First off, thank you. Truly.
For the outpouring of love, the messages, the comments, the DMs. For sharing your own stories of disappointment and not-quite-yet dreams. Whether it was about a book, a job, a breakup, or a version of life you really thought was going to happen... I see you. I hear you. I feel you.
And like any time I’ve shared vulnerably, I feel less alone. Maybe even a little more in purpose because of the pain.
I wasn’t sure if I should say anything at all. But now I’m so glad I did. Because it reminded me, this is why I do what I do. Not so everything can go perfect, but so I can tell the truth when it doesn’t.
If I had kept that disappointment to myself, it would’ve just sat there, heavy and shameful. Because I let it out, it became something better. It became meaningful.
So many of you reminded me of my grit. Of the version of me that started at Tasty, spending two weeks testing one recipe, trying to get it right. Of the days I wanted to quit. The many, many times I cried over a kitchen fail, then wiped my eyes, washed another dish, and tried again.
That girl was onto something.
It was never just about the food. Or the recipes. Or the jokes (though the jokes were good).
It was about my fire.
My willingness to keep going.
To mess up. To look silly. To be real.
To fall in love with something enough to fail at it publicly until it finally worked.
And that hasn’t changed.
The stakes are just higher now. I am older. The dreams are louder. The goals are bigger.
But so is the trust.
I know the dreams that don’t come true are just making space for the ones that will.
Because here’s what I’ve learned while I’ve quietly explored this heartbreak over the past couple of months…
Disappointment is not the end of the story, it’s just the messy middle.
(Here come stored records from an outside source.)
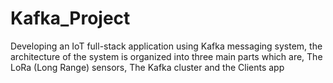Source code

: # Kafka_Project
Developing an IoT full-stack application using Kafka messaging system, the architecture of the system is organized into three main parts which are, The LoRa (Long Range) sensors, The Kafka cluster and the Clients app 

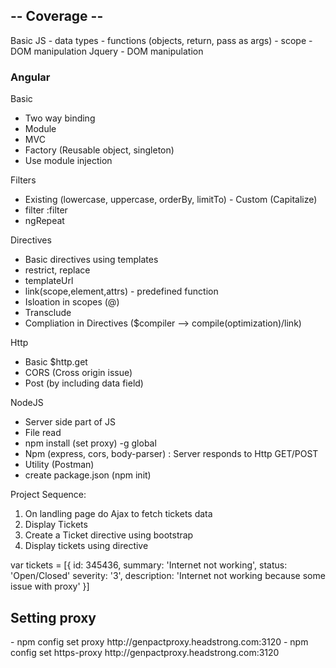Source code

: <h2> -- Coverage -- </h2>
Basic JS
 - data types
 - functions (objects, return, pass as args)
 - scope
 - DOM manipulation
Jquery
 - DOM manipulation

<h3>Angular</h3>

Basic
  - Two way binding
  - Module
  - MVC
  - Factory (Reusable object, singleton)
  - Use module injection
    
Filters
  - Existing (lowercase, uppercase, orderBy, limitTo)  - Custom (Capitalize) 
  - filter :filter
  - ngRepeat
  
Directives
  - Basic directives using templates
  - restrict, replace
  - templateUrl
  - link(scope,element,attrs) - predefined function
  - Isloation in scopes (@)
  - Transclude
  - Compliation in Directives ($compiler --> compile(optimization)/link)
  
Http
 - Basic $http.get
 - CORS (Cross origin issue)
 - Post (by including data field)
 
NodeJS
 - Server side part of JS
 - File read
 - npm install (set proxy)   -g global
 - Npm (express, cors, body-parser) : Server responds to Http GET/POST 
 - Utility (Postman)
 - create package.json (npm init)
 
 
 
 Project Sequence:
 1. On landling page do Ajax to fetch tickets data
 2. Display Tickets
 3. Create a Ticket directive using bootstrap
 4. Display tickets using directive
 
 var tickets = [{
 id: 345436,
 summary: 'Internet not working',
 status: 'Open/Closed'
 severity: '3',
 description: 'Internet not working because some issue with proxy'
 }]
 
 
 

<h2>Setting proxy</h2>
 - npm config set proxy http://genpactproxy.headstrong.com:3120 
 - npm config set https-proxy http://genpactproxy.headstrong.com:3120

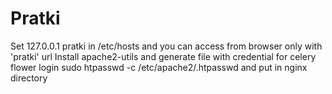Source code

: # Pratki

Set 127.0.0.1 pratki in /etc/hosts and you can access from browser only with 'pratki' url
Install apache2-utils and generate file with credential for celery flower login
sudo htpasswd -c /etc/apache2/.htpasswd <username> and put in nginx directory
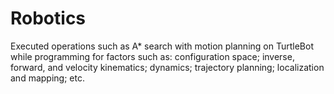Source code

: # Robotics
Executed operations such as A* search with motion planning on TurtleBot while programming for factors such as: configuration space; inverse, forward, and velocity kinematics; dynamics; trajectory planning; localization and mapping; etc.
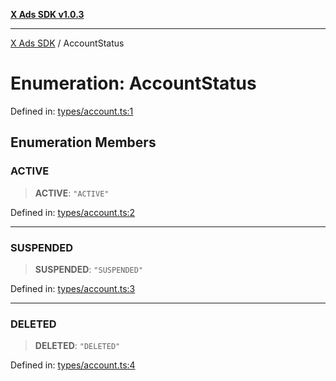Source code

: [**X Ads SDK v1.0.3**](../README.md)

***

[X Ads SDK](../globals.md) / AccountStatus

# Enumeration: AccountStatus

Defined in: [types/account.ts:1](https://github.com/kage1020/x-ads-sdk/blob/main/src/types/account.ts#L1)

## Enumeration Members

### ACTIVE

> **ACTIVE**: `"ACTIVE"`

Defined in: [types/account.ts:2](https://github.com/kage1020/x-ads-sdk/blob/main/src/types/account.ts#L2)

***

### SUSPENDED

> **SUSPENDED**: `"SUSPENDED"`

Defined in: [types/account.ts:3](https://github.com/kage1020/x-ads-sdk/blob/main/src/types/account.ts#L3)

***

### DELETED

> **DELETED**: `"DELETED"`

Defined in: [types/account.ts:4](https://github.com/kage1020/x-ads-sdk/blob/main/src/types/account.ts#L4)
Most of the best things in my life came after a “no.” Not right away. But eventually. In fact, they probably feel even more grand and magical BECAUSE of the no’s. The chapter where things fall short is not a failure. That’s groundwork.
Your focus is your frequency.
If I’m fixated on the one seed that didn’t sprout, I miss the wild, beautiful garden growing all around me. My job is to keep watering.
Your worth is not your wins.
You are not your launch numbers. Not your job title. Not the thing that didn’t work out. You are your effort. Your courage. Your honesty. Your belief.
Keep betting on yourself, especially when you’re down.
When the stock market dips, you don’t panic and pull out…you invest more.
That’s when you get the biggest returns. Same goes for you. Double down on belief. Buy into your future, especially when the numbers don’t look promising yet.
As I wrote in my book and on the custom totes I handed out on my book tour…
THERE’S MAGIC IN THE MESS.
The sticky stuff is where you learn. It’s how we widen and stretch and deepen and expand to grow. Don’t rush to package it all up and pretend it’s fine. Let it be messy. Let it be real. That’s what connects us. That’s what turns pain into purpose.
The last thing I’ll share is something one of you brilliant souls messaged me that honestly shook me to my core.
“What if you’re not a bestseller… but a best-teller?”
Chills.
We are so obsessed with selling everything. The books. The products. The image. Especially in this career I’ve found myself in, where success is literally measured in clicks, likes, lists, and conversions.
But what if it’s not about what you sell?
What if it’s about what you say?
The stories.
The meaning.
The mess and the magic of being human and trying again.
I may not be a bestseller (yet),
but I am a bestteller.
And that?
That’s the title I care most about.
With love & every color under the rainbow,
Alix
Literal goosebumps. Love this ❤️
Reading this and exclaiming Yeah! At every bit of it!